+++ EXTRACTED RECORDS

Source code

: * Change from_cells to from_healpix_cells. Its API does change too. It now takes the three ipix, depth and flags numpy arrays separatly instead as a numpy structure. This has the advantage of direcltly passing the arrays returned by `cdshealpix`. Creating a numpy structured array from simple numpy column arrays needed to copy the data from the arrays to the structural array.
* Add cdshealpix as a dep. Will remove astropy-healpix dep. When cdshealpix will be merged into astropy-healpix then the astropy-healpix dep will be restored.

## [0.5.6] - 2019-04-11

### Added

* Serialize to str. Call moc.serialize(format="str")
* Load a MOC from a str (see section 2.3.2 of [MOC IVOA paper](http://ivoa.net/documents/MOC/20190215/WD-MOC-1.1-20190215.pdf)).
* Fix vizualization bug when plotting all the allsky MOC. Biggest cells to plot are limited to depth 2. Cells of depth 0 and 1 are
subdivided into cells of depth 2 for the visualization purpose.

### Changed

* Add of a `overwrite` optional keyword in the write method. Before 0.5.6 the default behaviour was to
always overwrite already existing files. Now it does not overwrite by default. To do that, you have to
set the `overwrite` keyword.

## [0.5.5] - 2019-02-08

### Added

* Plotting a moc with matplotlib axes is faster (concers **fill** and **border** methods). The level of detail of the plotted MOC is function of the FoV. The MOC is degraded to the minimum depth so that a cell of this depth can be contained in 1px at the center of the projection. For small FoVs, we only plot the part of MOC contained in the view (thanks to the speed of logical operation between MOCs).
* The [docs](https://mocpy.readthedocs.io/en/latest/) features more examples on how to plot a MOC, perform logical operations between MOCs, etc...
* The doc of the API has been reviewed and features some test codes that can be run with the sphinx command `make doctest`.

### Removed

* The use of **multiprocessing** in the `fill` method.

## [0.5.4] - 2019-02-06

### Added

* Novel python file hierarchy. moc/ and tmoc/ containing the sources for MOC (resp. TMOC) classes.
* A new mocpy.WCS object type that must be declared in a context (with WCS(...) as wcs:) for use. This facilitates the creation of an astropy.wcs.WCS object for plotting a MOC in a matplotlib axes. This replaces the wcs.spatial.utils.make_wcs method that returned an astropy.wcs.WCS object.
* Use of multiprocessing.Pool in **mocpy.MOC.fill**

++++++

- YOUR GOAL
Each line holding "astropy" should be copied from the material above.

- TASK RESULT
* Add cdshealpix as a dep. Will remove astropy-healpix dep. When cdshealpix will be merged into astropy-healpix then the astropy-healpix dep will be restored.
* A new mocpy.WCS object type that must be declared in a context (with WCS(...) as wcs:) for use. This facilitates the creation of an astropy.wcs.WCS object for plotting a MOC in a matplotlib axes. This replaces the wcs.spatial.utils.make_wcs method that returned an astropy.wcs.WCS object.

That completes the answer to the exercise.